#### LE TUE ISTRUZIONI:
Copia alla lettera il passo del testo estratto compreso tra “Una bella idea” e “concessa la citazione.”, estremi inclusi.

Col suo buffo accento toscano la mia accompagnatrice precisa: “Eh sì, con tutto quell’umido e in quella posizione, per loro è una festa!”.

Non riesco a trattenermi e prima di accorgermene me ne esco con un: “E non si possono togliere?!”. Sotto i miei piedi una macchia nera si muove su uno dei fagotti bianchi.

La risposta che ottengo, serafica, emessa tutto d’un fiato, suona pressappoco così: “Mah, ci abbiamo provato l’altr’anno, in chiusura (era un resort ad apertura stagionale). Abbiamo mandato giù il ragazzo (un facchino) in acqua, perché da sopra non ci sono botole per scendere, ma è tornato su con le labbra blu perché faceva troppo freddo. E comunque lì l’acqua è troppo profonda e non si tocca, e lui non riusciva a fare forza per pulire. Quindi niente.”.

Quindi niente.

Ho appena il tempo di decodificare il significato delle ultime due parole quando sento il rumore dei tacchi della signora che si allontanano. Riprendo la passerella per seguirla ma appena mi giro noto un altro orrore infinito.

Una grotta, con le pareti di roccia viva, piena zeppa di ragnatele che si intersecano da una nicchia all’altra e, ai piedi di questa grotta, una piccola imbarcazione in stile tipico di quel lago, ormeggiata su un approdo pieno di foglie, rami e sporcizia portati dalle onde. Sembra la tipica casa dei fantasmi dei parchi divertimento per i bambini.

Scopro che anche quel punto non si raggiunge dall’interno, ma soltanto dal lago e quindi non si riesce a pulire e spazzare. Fa troppo freddo per andarci durante la chiusura invernale, e comunque non siamo attrezzati. Durante il periodo di apertura invece è troppo buio per scendere di sera, di giorno ci sono i clienti, che non vanno disturbati, e comunque siamo sotto personale e ci sono cose più importanti da fare. Chiamare una ditta esterna di specialisti costa troppo.

Quindi niente.

Una bella idea per una bella Spa si trasforma in un orrore. Con i ragni che possono fare festa.

Mi rendo conto che sono rimasta impietrita a fissare il sentiero dei nidi di ragno – se mi è concessa la citazione.

L’accento toscano alle mie spalle non se ne è accorto e scambia il mio disgusto per meraviglia: “Bello vero?”.

Non oso rispondere altro se non uno sconcertato: “Bellissimo”.

  • Non bisogna fare passare l’idea che la propria Spa non sia un ambiente curato.

#### INFORMAZIONI ESTRATTE:
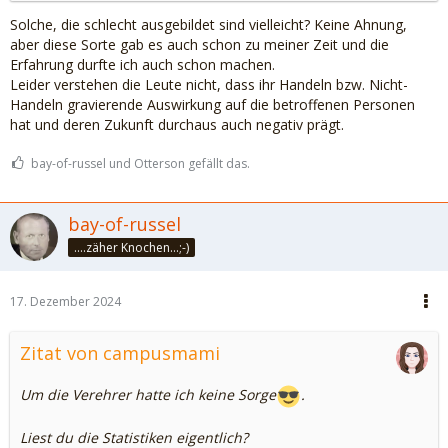
Solche, die schlecht ausgebildet sind vielleicht? Keine Ahnung,
aber diese Sorte gab es auch schon zu meiner Zeit und die
Erfahrung durfte ich auch schon machen.
Leider verstehen die Leute nicht, dass ihr Handeln bzw. Nicht-
Handeln gravierende Auswirkung auf die betroffenen Personen
hat und deren Zukunft durchaus auch negativ prägt.
bay-of-russel und Otterson gefällt das.
bay-of-russel
....zäher Knochen...;-)
17. Dezember 2024
Zitat von campusmami
Um die Verehrer hatte ich keine Sorge
.
Liest du die Statistiken eigentlich?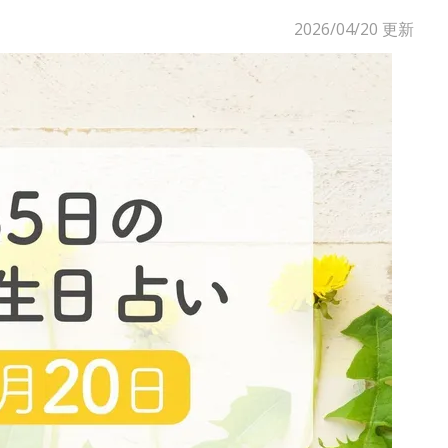
2026/04/20
更新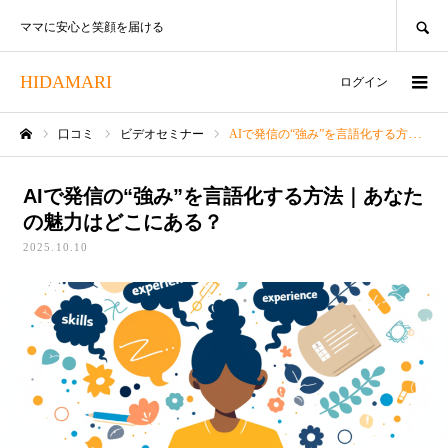
SEARCH
ママに安心と笑顔を届ける
HIDAMARI
ログイン
口コミ
ビデオセミナー
AIで発信の“強み”を言語化する方法｜あなたの魅力はどこにある？
ホーム
AIで発信の“強み”を言語化する方法｜あなた
の魅力はどこにある？
2025.10.10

#### RISPOSTA SCRITTA:
Una bella idea per una bella Spa si trasforma in un orrore. Con i ragni che possono fare festa.

Mi rendo conto che sono rimasta impietrita a fissare il sentiero dei nidi di ragno – se mi è concessa la citazione.